練習問題
1. バフェットの言葉に関する課題文から、「あまり待てないシニア層」から「しましょう。以下は拙訳です。」までを、両端を含めて書き写してください。
2. バフェットの言葉に関する課題文の最後の一文に続けて、その先を書いてください。

弱気市場で参考にすべきウォーレンバフェットの言葉

長期投資の個人投資家、短期投資のプロ投資家

FOMCが利上げを続ける結果、米国株式市場は今後さらに下落するかもしれません。しかし、アメリカ人の多くは、あまり気にしていないようです。アメリカは、経済成長を続け、人口も増え続けていますから、もし、株価が下落しても、近いうちに上昇するだろうと思っているようです。ただし、四半期ごとに業績を問われ、最悪の場合、クビになるかも知れないと思っているプロの投資家は、そんな悠長なことを言っていられません。

数十年待てる若い人

一方で、若い個人投資家は、アメリカ株を中心に毎月コツコツとETFなどを買い続けて行けば、10年後、20年後には財産を築けます。日本においても、20代、30代の個人投資家は、イデコ、企業確定拠出年金、つみたてNISA、課税される投信積立で、コツコツと低コストインデックスファンドを買えば良いのです。

あまり待てないシニア層

しかし、年金を間もなく取り崩して生活しなければならない人、あるいは既に年金を取り崩し始めた人は、どう行動すればよいのでしょうか。

資産が1千億円あれば・・・

ウォーレンバフェットは、自分の相続財産の9割をVOO、残り1割を短期政府証券で運用することを勧めていますが、バフェットのように相続財産が1000億円あれば、その毎年のリターンが80億円、分配金だけで10億円以上ありますから、資産を取り崩す必要はありません。バフェットのアドバイスをどう生かせばよいでしょうか。USA Todayの2022年6月23日の記事で勉強しましょう。以下は拙訳です。

データ抜粋
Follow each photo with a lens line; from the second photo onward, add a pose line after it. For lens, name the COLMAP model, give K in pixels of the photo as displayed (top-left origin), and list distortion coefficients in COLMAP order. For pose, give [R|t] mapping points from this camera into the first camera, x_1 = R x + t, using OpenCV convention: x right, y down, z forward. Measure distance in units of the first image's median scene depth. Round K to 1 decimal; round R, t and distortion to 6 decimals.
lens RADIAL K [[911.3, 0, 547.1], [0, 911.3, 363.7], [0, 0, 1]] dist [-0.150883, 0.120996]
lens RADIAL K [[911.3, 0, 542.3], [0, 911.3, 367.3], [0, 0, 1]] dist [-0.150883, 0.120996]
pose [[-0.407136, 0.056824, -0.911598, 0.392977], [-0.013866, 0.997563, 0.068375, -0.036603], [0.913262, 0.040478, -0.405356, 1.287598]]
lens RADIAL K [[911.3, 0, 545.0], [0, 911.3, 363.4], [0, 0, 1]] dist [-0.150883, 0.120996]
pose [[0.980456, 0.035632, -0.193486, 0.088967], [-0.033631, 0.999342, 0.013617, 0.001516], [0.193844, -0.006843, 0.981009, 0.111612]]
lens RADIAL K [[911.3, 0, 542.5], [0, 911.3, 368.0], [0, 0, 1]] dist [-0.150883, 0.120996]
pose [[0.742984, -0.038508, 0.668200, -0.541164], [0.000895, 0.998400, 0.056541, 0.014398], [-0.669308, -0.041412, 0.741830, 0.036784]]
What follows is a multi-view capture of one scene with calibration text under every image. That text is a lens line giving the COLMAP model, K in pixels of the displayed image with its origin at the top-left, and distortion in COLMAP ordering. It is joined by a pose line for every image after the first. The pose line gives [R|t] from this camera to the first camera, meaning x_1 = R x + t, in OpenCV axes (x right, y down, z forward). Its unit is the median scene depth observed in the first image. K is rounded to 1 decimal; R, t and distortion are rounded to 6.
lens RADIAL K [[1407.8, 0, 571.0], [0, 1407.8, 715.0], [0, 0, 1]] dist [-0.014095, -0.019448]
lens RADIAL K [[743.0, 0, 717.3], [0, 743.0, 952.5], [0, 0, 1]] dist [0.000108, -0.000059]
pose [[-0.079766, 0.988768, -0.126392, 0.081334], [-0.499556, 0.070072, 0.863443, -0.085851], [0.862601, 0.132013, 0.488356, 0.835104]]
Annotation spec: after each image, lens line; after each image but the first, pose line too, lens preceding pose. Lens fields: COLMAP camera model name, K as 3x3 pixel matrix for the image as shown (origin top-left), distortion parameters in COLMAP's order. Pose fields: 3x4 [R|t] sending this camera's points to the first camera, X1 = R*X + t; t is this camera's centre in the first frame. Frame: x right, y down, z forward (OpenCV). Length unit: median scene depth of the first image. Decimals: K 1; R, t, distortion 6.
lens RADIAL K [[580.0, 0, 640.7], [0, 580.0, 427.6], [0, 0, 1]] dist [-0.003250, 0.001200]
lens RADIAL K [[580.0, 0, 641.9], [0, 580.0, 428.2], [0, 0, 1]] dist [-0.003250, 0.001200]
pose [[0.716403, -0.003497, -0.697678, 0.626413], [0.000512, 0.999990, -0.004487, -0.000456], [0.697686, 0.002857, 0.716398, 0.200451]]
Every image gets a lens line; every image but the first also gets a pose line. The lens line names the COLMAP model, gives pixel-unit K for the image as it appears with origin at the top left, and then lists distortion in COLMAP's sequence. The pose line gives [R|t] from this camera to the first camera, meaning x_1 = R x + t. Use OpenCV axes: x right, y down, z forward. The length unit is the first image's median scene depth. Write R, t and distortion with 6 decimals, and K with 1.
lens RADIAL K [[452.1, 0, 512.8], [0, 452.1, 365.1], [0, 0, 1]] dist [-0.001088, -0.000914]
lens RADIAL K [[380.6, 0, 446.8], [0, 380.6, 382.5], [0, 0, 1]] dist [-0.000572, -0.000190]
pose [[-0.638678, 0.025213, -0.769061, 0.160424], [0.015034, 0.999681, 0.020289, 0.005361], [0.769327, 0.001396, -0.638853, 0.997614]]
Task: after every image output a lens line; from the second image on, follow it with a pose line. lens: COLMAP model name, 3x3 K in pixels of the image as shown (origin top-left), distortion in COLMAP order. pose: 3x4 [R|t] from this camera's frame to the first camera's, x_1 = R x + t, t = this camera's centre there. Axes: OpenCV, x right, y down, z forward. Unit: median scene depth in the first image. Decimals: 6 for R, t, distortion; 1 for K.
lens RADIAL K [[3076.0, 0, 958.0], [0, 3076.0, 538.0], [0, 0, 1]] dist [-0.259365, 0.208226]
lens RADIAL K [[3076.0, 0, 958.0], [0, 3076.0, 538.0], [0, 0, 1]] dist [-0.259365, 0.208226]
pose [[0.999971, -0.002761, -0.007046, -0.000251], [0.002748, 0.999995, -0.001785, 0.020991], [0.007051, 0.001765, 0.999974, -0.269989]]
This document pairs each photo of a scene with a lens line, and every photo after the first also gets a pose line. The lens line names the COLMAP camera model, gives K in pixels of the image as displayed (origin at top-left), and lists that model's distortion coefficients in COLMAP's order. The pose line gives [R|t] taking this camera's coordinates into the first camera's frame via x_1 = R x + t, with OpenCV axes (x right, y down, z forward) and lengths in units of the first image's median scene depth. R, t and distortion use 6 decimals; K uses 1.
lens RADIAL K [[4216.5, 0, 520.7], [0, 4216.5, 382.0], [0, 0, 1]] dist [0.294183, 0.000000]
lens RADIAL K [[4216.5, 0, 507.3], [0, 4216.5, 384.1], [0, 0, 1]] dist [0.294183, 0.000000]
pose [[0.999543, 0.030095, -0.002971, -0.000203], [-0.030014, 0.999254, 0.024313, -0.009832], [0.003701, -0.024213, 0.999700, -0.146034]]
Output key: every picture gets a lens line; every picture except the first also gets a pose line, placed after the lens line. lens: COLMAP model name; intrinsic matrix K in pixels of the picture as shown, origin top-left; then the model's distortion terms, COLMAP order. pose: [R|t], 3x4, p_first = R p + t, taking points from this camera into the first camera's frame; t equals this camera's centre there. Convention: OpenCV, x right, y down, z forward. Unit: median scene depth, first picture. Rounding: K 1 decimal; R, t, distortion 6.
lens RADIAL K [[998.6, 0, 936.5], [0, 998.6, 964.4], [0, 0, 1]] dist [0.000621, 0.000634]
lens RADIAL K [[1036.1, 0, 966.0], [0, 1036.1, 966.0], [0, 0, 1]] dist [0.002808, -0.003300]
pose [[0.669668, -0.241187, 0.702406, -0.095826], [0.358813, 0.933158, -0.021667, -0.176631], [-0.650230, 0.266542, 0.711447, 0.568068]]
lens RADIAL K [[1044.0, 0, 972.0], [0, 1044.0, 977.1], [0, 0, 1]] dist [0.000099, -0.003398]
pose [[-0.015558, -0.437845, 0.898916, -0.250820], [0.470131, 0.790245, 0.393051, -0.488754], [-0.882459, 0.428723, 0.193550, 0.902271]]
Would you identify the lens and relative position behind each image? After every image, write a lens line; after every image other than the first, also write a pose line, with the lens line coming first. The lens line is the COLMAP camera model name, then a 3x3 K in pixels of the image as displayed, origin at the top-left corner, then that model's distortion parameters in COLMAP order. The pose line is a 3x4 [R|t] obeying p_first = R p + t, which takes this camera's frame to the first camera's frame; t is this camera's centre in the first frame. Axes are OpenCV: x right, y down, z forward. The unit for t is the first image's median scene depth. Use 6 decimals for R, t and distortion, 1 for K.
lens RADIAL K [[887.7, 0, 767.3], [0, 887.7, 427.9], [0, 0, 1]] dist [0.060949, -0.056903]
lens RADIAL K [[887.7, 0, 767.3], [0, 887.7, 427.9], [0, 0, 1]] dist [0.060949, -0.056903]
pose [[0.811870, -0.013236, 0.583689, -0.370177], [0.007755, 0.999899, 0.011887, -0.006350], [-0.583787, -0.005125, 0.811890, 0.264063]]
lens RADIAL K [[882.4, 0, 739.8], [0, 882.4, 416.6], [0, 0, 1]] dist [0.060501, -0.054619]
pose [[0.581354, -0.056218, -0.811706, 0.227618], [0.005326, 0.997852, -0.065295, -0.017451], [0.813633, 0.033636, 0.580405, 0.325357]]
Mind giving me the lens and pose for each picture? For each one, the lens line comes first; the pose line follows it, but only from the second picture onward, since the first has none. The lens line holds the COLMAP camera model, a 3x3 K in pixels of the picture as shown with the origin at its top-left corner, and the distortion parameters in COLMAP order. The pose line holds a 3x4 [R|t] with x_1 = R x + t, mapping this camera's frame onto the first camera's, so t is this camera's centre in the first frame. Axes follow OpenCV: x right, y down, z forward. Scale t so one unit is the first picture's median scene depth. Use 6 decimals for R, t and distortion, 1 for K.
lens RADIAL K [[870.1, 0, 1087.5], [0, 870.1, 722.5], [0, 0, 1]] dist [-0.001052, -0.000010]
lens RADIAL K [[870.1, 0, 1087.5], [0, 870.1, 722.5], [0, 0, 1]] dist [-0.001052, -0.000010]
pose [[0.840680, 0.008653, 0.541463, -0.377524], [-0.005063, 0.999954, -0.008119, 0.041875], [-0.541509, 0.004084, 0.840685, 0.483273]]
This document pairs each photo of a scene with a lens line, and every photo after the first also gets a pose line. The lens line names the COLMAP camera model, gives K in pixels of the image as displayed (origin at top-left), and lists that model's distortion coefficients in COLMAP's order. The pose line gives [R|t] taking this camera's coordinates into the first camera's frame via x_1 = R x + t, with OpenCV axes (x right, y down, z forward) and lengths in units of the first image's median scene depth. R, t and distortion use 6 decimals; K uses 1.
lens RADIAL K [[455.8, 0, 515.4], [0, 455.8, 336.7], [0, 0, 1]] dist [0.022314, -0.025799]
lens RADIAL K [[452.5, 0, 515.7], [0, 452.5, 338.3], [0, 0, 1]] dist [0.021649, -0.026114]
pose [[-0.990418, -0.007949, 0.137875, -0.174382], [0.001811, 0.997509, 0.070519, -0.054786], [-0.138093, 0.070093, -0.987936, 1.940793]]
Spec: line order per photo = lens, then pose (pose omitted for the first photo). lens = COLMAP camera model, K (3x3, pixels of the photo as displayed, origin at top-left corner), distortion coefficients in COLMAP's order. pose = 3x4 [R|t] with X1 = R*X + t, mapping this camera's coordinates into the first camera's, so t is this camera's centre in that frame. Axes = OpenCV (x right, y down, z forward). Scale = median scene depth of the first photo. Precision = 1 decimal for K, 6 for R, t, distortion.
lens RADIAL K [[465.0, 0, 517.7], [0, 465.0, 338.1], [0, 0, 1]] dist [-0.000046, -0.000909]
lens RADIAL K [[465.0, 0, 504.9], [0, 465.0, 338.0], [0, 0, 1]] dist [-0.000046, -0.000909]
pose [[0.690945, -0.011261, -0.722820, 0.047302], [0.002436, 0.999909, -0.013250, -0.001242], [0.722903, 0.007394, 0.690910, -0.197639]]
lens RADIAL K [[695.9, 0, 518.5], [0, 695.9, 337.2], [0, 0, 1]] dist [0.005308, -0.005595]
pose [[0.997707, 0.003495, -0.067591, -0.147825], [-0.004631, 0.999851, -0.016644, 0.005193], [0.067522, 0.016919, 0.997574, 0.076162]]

解答
1.
あまり待てないシニア層

しかし、年金を間もなく取り崩して生活しなければならない人、あるいは既に年金を取り崩し始めた人は、どう行動すればよいのでしょうか。

資産が1千億円あれば・・・

ウォーレンバフェットは、自分の相続財産の9割をVOO、残り1割を短期政府証券で運用することを勧めていますが、バフェットのように相続財産が1000億円あれば、その毎年のリターンが80億円、分配金だけで10億円以上ありますから、資産を取り崩す必要はありません。バフェットのアドバイスをどう生かせばよいでしょうか。USA Todayの2022年6月23日の記事で勉強しましょう。以下は拙訳です。

2.
ウォーレン・バフェットのアドバイスが、弱気市場であなたの退職後のポートフォリオを救うかもしれない

ウォーレン・バフェットからのアドバイスに従うのは決して悪いことではありません。オマハの賢人と呼ばれるこの億万長者の投資家は、耳を傾けようとする人々に対して、豊富な知識とアドバイスを提供しています。年次総会や株主への手紙は、市場の状況に応じてどのように投資に取り組むのがベストなのか、重要な洞察を与えてくれます。

そんな彼のアドバイスの中で、今日、投資家にとって非常に価値のあるもの、つまり、大きな損失を出さずに済むものがあります。それは、投資で大損したとき、「穴を見つけたら、掘るのをやめることが一番大事だ」ということです。

この言葉にはどんな意味があるか

株で損失を出した投資家は、自分が穴の中にいると考えるかもしれません。損失が大きければ大きいほど、穴も深くなります。そして、より積極的な投資をしたり、平均取得価格を下げようとしたりして、今いる場所から自分を掘り出そうそうという気持ちになるかも知れません。

例えば、あなたが昨年、COVID-19ワクチンメーカーのモデルナ(ナスダック: MRNA)の株を497ドルの高値付近で買ったとします。 もし今、同じ株数を128ドル程度で買うとしたら、あなたの平均は312.50ドルに下がります。また、現在の価格で2倍の株式を購入すると、平均は251ドルになります。

このように、平均コストを下げるために、株を追加購入するインセンティブが働くことがあります。これは、計算式の「掘り下げ」の部分でしょう。しかし、そうすることで、今度は、自由落下している投資に、かなり多くの資金を投入することになります。一般に、バフェットは値下がりした優良株を買うことに反対はしないが、問題はそれが(モデルナのように)リスクのある買い物の場合だ。そのような状況では、その株が回復する見込みがない場合、事実上、自分でより深い穴を掘ることになりかねません。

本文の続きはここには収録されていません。